One Tuesday night, after having only eaten an apple and a packet of Fun Dip all day, spaced out and slack-jawed, because, doye, hypoglycemic to the max, I suddenly felt high as shit. I had discovered the secret to permanent check-out from life. I felt pretty smart. Then I stood up to walk down the dorm hall to the bathroom and… I missed the door. As in, the door to the bathroom, and I walked straight into the wall. I hit it with my right shoulder, nose, and cheekbone.
A few days later, I realized I would have to either start eating or drop out of college.
I feel like my crash diet story is almost taboo, because at first, I “succeeded”: I was skinny, for years. But, and I cannot stress this enough, it ruined high school and college. At least the first two years of college. My high school GPA would probably have been at least 0.5 higher. I would not have had to spend the latter two years of college working my ass off to graduate with a decent GPA. I might have been able to make meaningful personal connections before senior year. Heck, I probably would have gone to a better college. Because even when crash diets “work,” they ruin you. They impair you mentally in ways you will not even realize until you are stunned by a wall.
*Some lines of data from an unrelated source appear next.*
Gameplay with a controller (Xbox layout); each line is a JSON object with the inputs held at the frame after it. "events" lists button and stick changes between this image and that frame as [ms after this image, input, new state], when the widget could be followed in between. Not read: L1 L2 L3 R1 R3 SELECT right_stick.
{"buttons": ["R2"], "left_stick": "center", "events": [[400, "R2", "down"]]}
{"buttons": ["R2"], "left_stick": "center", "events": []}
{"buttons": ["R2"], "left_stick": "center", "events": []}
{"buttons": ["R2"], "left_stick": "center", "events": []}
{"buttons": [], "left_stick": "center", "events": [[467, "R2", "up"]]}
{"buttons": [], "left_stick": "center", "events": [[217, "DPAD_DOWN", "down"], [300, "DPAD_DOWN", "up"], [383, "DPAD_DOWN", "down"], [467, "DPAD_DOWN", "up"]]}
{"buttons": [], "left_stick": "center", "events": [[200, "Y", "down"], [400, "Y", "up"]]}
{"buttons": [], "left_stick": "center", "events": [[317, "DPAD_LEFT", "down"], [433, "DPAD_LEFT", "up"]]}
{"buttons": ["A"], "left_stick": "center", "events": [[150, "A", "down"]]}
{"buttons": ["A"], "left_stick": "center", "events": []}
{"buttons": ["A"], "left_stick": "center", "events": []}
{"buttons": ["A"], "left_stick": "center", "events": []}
It literally took years for my body to recover—my digestive system was slowed, my intestines shredded. To this day, I can’t use laxatives: my tolerance is so high that even a double dose has no effect on me. And even after my body was normal, my mind was a mess. I had no sense of how to prepare and eat a proper dinner, because I literally had not ever done that for myself. I had spent high school trying to figure out how to get my mom not to cook for me. [tagbox tag="crash diet"]
But I was left with one good thing: I have never dieted again. I’ve thought about it, said I was going to, I’ve exercised, etc. but underneath all my intentions I have a deep fear of being that person again, and feeling my digestive system shut down, followed not so gracefully by my nervous system. Even my flirtation with the lemonade diet ended after one day, not because I thought it wouldn’t make me skinny, but because I realized one day while chugging straight salt water (the less-advertised, but crucial part of that diet) that for all of history it has been a well-known fact that drinking salt water will literally make you insane—so why do it? So I sat down, ate an apple, poured the rest of the salt water down the sink, and went on with my life.
I’m perfectly healthy and average now. Recently, I’ve been living with family, including a 13-year-old girl cousin who is a wonderful athlete and already thinks she’s fat. I eat Goldfish crackers with her and watch her like a hawk. Crash diets are dangerous for everybody, but especially for teenagers, who continue to need a lot of fuel as they grow. We owe it to them to be positive about our own bodies and theirs.